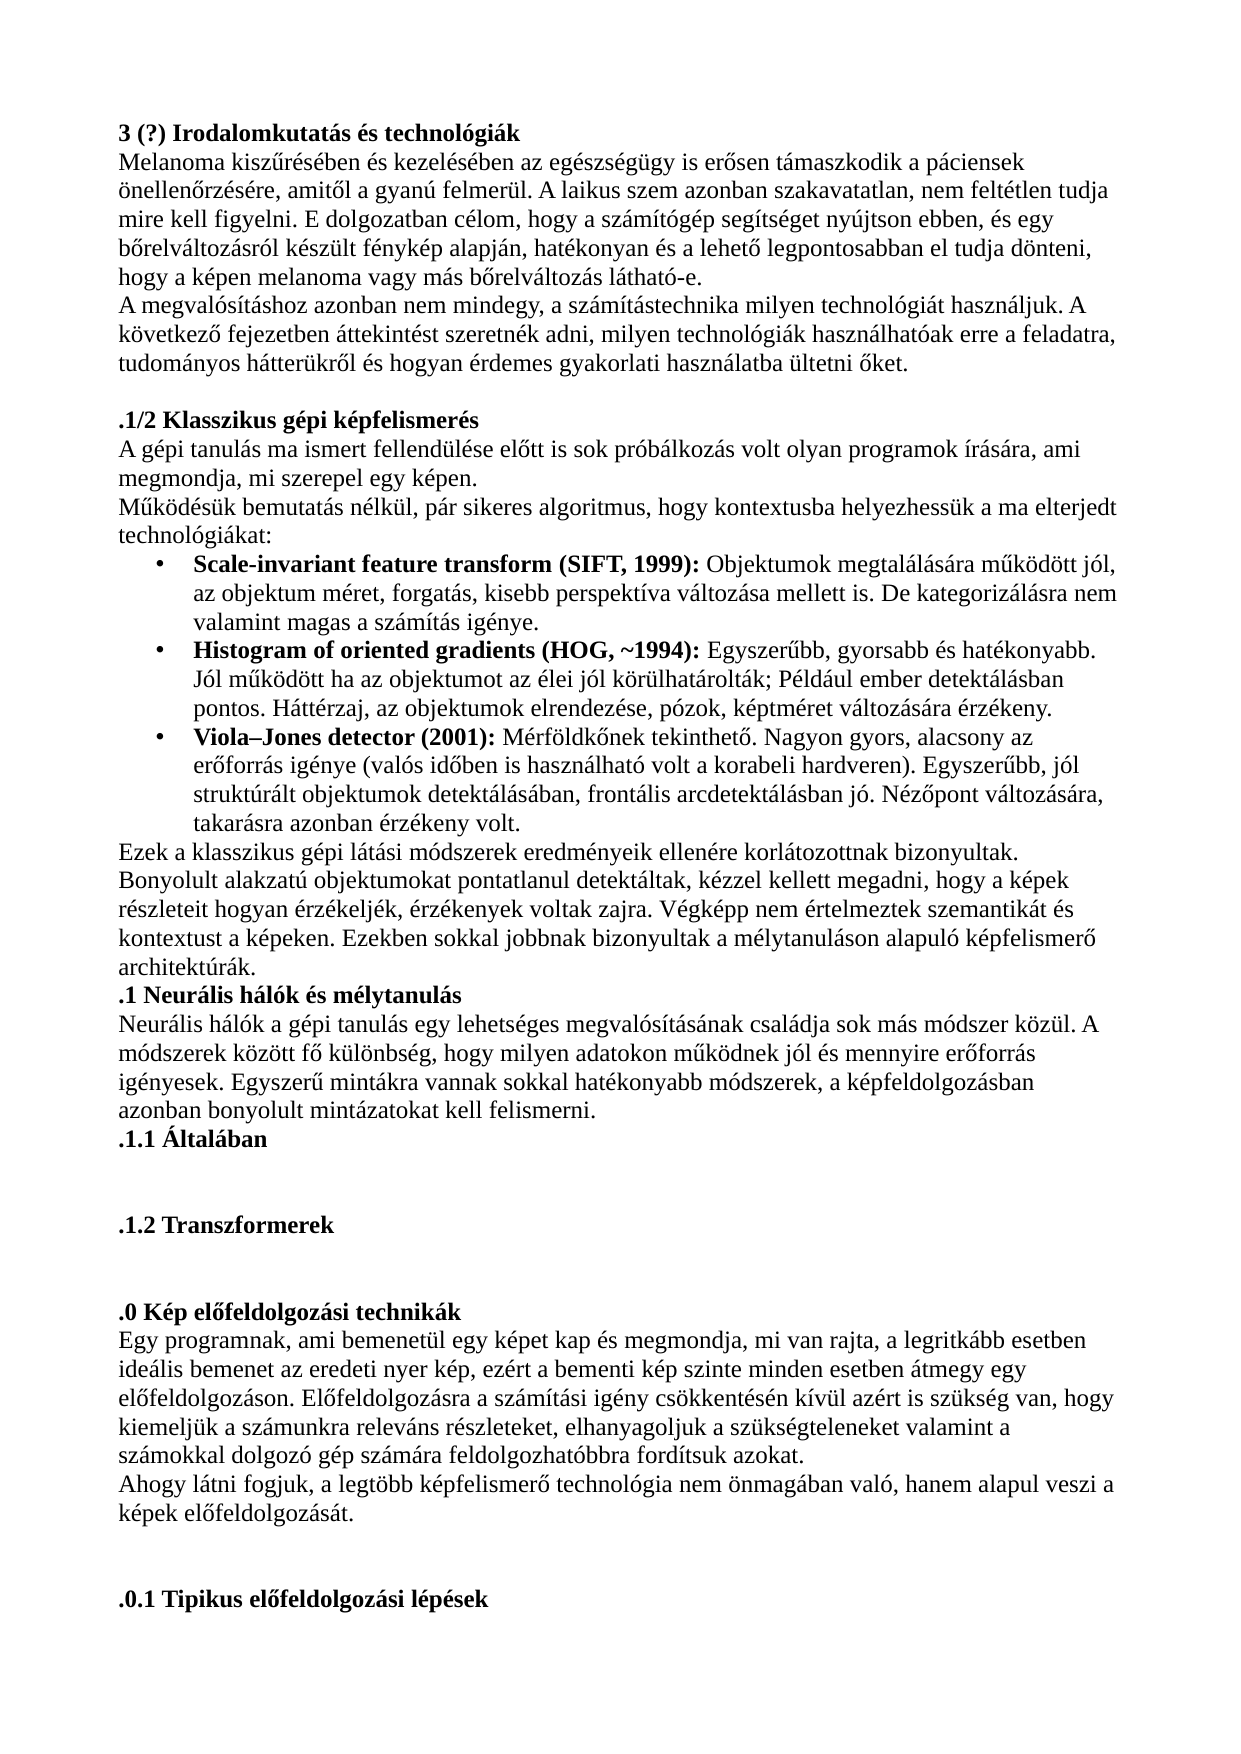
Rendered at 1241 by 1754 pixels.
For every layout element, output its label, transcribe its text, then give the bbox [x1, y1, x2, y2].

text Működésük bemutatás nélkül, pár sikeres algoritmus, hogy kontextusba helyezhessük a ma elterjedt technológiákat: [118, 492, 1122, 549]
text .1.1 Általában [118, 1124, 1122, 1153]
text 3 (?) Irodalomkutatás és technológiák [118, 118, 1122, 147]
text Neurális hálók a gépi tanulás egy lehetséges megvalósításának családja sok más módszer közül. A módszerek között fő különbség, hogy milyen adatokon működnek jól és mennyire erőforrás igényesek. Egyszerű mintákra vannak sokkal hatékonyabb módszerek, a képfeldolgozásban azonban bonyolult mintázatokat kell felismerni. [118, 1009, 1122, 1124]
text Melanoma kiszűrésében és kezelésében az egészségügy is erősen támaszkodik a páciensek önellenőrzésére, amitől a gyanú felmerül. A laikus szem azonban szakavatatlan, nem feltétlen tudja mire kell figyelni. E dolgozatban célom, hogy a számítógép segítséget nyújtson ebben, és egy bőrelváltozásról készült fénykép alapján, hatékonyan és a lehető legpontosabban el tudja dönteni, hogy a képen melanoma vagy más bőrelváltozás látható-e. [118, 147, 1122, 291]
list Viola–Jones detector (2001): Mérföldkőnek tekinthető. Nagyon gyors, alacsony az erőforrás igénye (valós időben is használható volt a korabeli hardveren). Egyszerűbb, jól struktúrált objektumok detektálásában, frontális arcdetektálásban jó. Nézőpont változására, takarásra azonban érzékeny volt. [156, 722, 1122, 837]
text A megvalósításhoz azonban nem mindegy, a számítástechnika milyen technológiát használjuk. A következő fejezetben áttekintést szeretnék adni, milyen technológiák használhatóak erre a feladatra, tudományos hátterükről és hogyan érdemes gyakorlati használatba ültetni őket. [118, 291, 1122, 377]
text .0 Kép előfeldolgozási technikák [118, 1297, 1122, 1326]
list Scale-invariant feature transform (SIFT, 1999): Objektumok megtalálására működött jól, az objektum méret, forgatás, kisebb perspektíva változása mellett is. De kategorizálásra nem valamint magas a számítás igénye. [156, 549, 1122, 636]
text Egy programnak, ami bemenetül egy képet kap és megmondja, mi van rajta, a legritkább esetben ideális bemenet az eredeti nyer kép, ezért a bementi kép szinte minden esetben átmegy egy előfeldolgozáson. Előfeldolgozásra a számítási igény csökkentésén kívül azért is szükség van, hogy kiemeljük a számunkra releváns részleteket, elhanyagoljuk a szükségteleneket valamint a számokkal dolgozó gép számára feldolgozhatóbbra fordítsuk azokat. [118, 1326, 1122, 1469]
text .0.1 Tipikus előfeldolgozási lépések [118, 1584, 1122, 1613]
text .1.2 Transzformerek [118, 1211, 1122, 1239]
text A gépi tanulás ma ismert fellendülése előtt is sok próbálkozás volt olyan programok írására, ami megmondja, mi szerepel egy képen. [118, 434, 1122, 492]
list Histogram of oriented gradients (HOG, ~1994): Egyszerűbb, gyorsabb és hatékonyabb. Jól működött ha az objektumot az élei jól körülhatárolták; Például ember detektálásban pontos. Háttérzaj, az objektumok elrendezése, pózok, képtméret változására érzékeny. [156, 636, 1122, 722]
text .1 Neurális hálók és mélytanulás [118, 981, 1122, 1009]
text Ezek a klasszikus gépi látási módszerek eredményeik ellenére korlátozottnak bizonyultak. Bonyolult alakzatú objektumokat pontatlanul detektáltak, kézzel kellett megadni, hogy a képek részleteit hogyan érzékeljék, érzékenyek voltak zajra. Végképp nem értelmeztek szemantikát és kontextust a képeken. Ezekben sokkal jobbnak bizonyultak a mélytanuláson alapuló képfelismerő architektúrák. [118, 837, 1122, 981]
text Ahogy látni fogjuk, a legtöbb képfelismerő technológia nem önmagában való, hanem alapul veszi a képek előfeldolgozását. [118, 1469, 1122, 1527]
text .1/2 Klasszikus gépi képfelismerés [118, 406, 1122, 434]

* * * * * * *

Challenge: Return every line of the entries above that contains the word "azonban".

Full solution:
text Neurális hálók a gépi tanulás egy lehetséges megvalósításának családja sok más módszer közül. A módszerek között fő különbség, hogy milyen adatokon működnek jól és mennyire erőforrás igényesek. Egyszerű mintákra vannak sokkal hatékonyabb módszerek, a képfeldolgozásban azonban bonyolult mintázatokat kell felismerni. [118, 1009, 1122, 1124]
text Melanoma kiszűrésében és kezelésében az egészségügy is erősen támaszkodik a páciensek önellenőrzésére, amitől a gyanú felmerül. A laikus szem azonban szakavatatlan, nem feltétlen tudja mire kell figyelni. E dolgozatban célom, hogy a számítógép segítséget nyújtson ebben, és egy bőrelváltozásról készült fénykép alapján, hatékonyan és a lehető legpontosabban el tudja dönteni, hogy a képen melanoma vagy más bőrelváltozás látható-e. [118, 147, 1122, 291]
list Viola–Jones detector (2001): Mérföldkőnek tekinthető. Nagyon gyors, alacsony az erőforrás igénye (valós időben is használható volt a korabeli hardveren). Egyszerűbb, jól struktúrált objektumok detektálásában, frontális arcdetektálásban jó. Nézőpont változására, takarásra azonban érzékeny volt. [156, 722, 1122, 837]
text A megvalósításhoz azonban nem mindegy, a számítástechnika milyen technológiát használjuk. A következő fejezetben áttekintést szeretnék adni, milyen technológiák használhatóak erre a feladatra, tudományos hátterükről és hogyan érdemes gyakorlati használatba ültetni őket. [118, 291, 1122, 377]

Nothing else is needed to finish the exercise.